In John 10:10, Jesus, as the living will of God on the earth, draws the clearest possible line of demarcation: “The thief comes only to steal and kill and destroy. I came that they may have life and have it abundantly.” He listed two masters, with two agendas and two completely different intentions toward you.The Father sent the Son to demonstrate that He is not the cause of suffering and chaos. He sent Him to bring restoration and healing from the crash.
The cross is not God watching from a safe distance while humanity suffers. The cross is God, in Christ, taking the full weight of a broken world into His own body. “Surely He has borne our griefs and carried our sorrows… He was pierced for our transgressions; He was crushed for our iniquities; upon Him was the chastisement that brought us peace, and with His wounds we are healed” (Isaiah 53:4–5).

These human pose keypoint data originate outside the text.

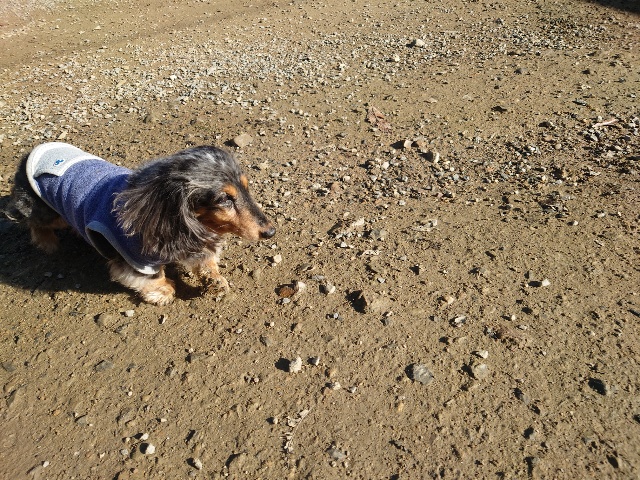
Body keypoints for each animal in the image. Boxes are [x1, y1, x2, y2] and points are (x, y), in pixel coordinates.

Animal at [4, 142, 275, 305]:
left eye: (246, 189)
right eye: (224, 199)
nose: (270, 231)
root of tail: (31, 152)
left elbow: (205, 262)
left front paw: (215, 280)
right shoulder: (134, 259)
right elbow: (150, 278)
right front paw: (163, 291)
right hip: (45, 211)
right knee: (31, 221)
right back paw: (47, 242)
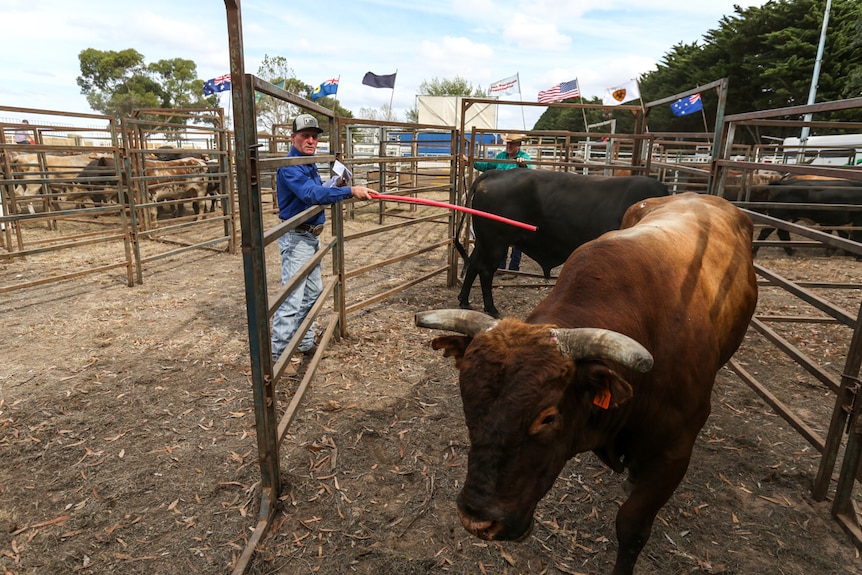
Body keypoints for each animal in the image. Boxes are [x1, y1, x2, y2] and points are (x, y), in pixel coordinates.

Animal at [456, 171, 672, 320]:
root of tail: (496, 173)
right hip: (495, 242)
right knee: (485, 271)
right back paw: (491, 308)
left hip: (484, 242)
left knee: (473, 265)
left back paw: (464, 301)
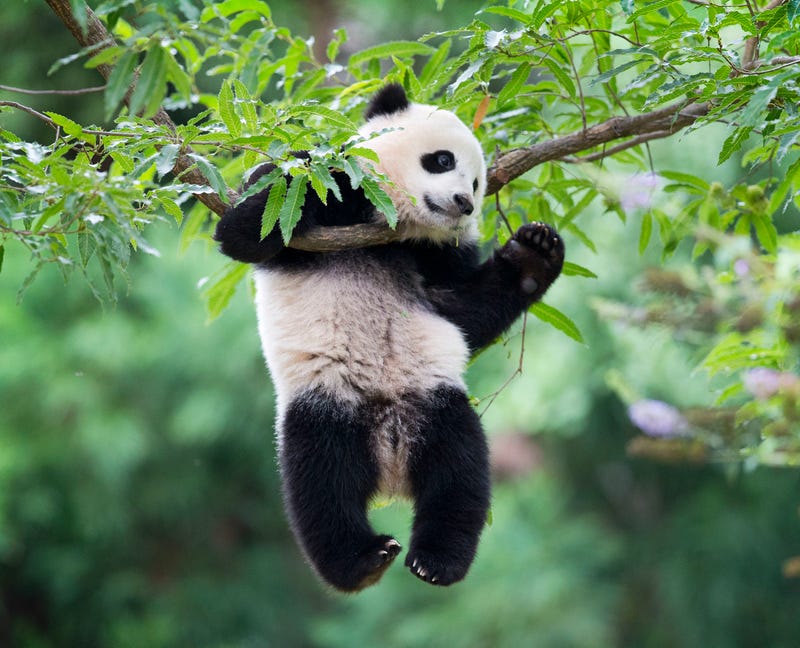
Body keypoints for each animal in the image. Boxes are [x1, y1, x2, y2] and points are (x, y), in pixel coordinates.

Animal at [214, 84, 564, 592]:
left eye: (479, 184)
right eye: (442, 160)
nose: (463, 202)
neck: (396, 227)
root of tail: (390, 462)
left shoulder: (437, 256)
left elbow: (463, 312)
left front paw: (535, 253)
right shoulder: (318, 197)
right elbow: (251, 228)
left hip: (433, 403)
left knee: (460, 473)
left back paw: (436, 561)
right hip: (327, 404)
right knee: (321, 482)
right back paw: (361, 561)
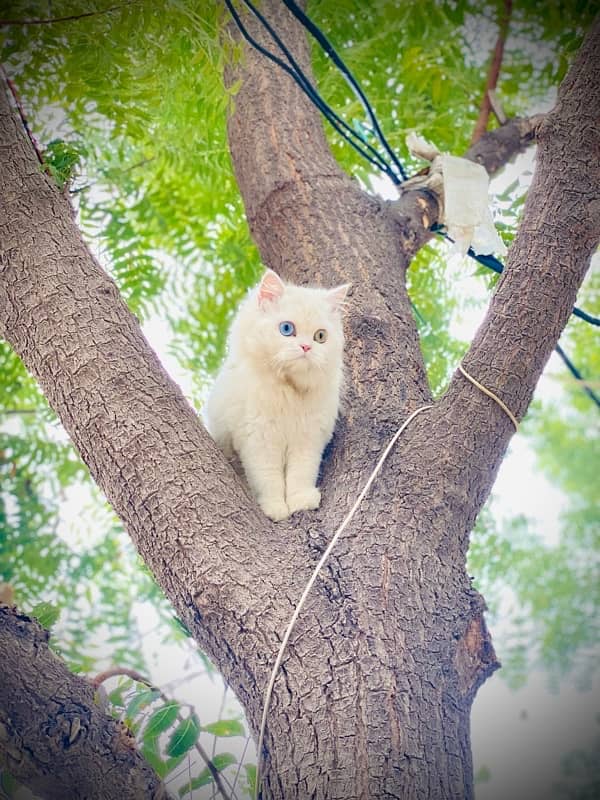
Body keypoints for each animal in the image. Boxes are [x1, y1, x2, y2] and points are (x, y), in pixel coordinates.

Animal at [206, 268, 350, 520]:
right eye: (286, 329)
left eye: (320, 336)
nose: (306, 348)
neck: (288, 391)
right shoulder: (258, 439)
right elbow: (268, 479)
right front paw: (275, 509)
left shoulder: (307, 440)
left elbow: (301, 474)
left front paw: (301, 502)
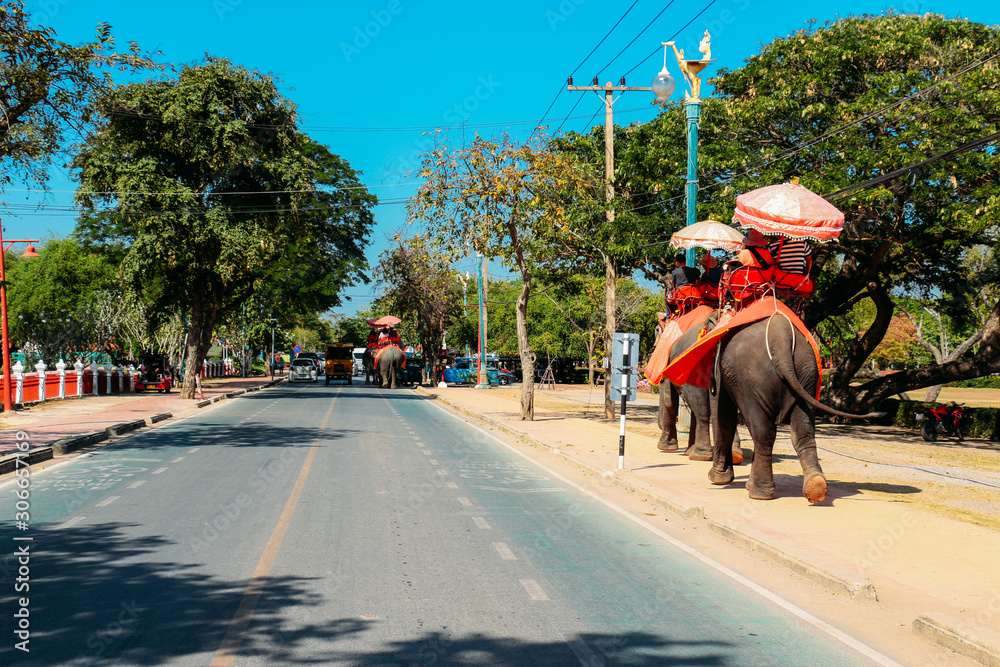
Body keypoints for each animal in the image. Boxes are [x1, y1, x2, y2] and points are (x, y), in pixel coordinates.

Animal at [708, 316, 880, 504]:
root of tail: (782, 340)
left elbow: (723, 417)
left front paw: (717, 479)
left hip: (750, 379)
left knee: (762, 432)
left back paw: (759, 494)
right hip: (807, 373)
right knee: (803, 431)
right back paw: (816, 487)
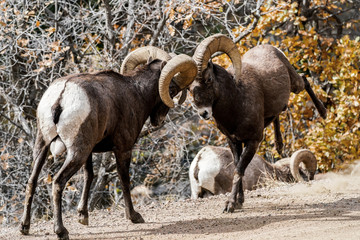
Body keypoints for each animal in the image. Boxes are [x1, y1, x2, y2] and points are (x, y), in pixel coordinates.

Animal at [20, 47, 198, 240]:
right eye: (172, 90)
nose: (158, 120)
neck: (136, 93)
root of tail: (62, 96)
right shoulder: (123, 149)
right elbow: (124, 180)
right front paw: (134, 217)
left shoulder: (90, 153)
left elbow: (89, 176)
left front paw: (83, 216)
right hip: (76, 153)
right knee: (58, 182)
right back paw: (61, 231)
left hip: (44, 146)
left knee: (31, 181)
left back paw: (25, 227)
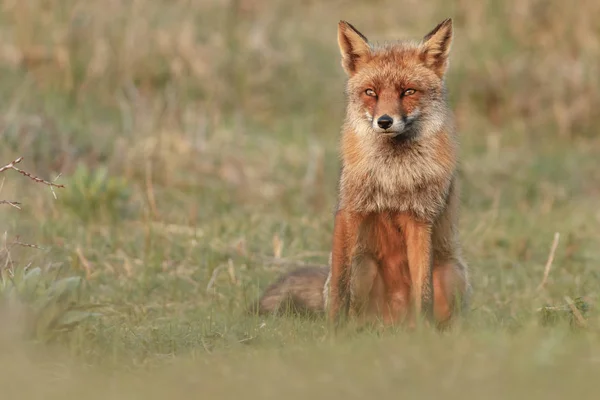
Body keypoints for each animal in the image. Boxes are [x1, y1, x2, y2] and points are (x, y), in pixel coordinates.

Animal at [253, 18, 468, 330]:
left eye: (408, 91)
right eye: (371, 93)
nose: (385, 121)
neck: (392, 174)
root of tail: (393, 323)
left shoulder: (420, 219)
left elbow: (424, 292)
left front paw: (423, 332)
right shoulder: (349, 211)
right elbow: (339, 288)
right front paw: (333, 332)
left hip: (452, 273)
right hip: (362, 264)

And oh! Do not forget the resurrection. The worst thing suffering can produce is death — but Jesus walked out of that tomb to declare that we do not have to remain at the mercy of what the devil has done. Every broken thing can be restored. Every stolen thing can be recovered. Every destroyed thing can live again.
That does not sound like a God who lets bad things happen to good people. That sounds like a God who stepped into the worst of it — so you would not have to face it alone.